- _Problem statement_
Copy out the entries starting at the line containing "island: Grande Terre" and ending after the line containing "name author: Willd. ex Schult.".

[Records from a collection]
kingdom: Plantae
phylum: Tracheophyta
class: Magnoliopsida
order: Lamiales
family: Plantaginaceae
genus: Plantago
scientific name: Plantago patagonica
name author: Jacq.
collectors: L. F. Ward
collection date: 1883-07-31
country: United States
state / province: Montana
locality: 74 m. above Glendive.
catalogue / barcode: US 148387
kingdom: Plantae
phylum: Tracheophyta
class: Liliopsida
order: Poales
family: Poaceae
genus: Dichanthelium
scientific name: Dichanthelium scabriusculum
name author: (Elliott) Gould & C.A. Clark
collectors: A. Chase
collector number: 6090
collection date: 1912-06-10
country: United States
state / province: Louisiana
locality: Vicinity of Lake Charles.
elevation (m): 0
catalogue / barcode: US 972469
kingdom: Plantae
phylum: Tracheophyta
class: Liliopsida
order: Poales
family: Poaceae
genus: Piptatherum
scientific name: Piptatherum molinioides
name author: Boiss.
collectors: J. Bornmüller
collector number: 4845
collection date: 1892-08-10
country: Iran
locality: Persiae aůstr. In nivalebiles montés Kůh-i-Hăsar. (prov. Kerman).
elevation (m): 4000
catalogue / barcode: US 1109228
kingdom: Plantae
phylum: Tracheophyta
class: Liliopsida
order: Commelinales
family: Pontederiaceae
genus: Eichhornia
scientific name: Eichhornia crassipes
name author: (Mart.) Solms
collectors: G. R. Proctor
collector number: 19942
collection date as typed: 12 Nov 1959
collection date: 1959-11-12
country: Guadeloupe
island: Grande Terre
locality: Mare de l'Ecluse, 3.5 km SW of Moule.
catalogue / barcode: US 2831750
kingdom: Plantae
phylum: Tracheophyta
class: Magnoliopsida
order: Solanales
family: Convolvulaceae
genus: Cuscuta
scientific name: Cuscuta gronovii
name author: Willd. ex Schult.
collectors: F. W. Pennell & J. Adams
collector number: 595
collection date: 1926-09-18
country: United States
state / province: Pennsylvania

- _Right answer_
island: Grande Terre
locality: Mare de l'Ecluse, 3.5 km SW of Moule.
catalogue / barcode: US 2831750
kingdom: Plantae
phylum: Tracheophyta
class: Magnoliopsida
order: Solanales
family: Convolvulaceae
genus: Cuscuta
scientific name: Cuscuta gronovii
name author: Willd. ex Schult.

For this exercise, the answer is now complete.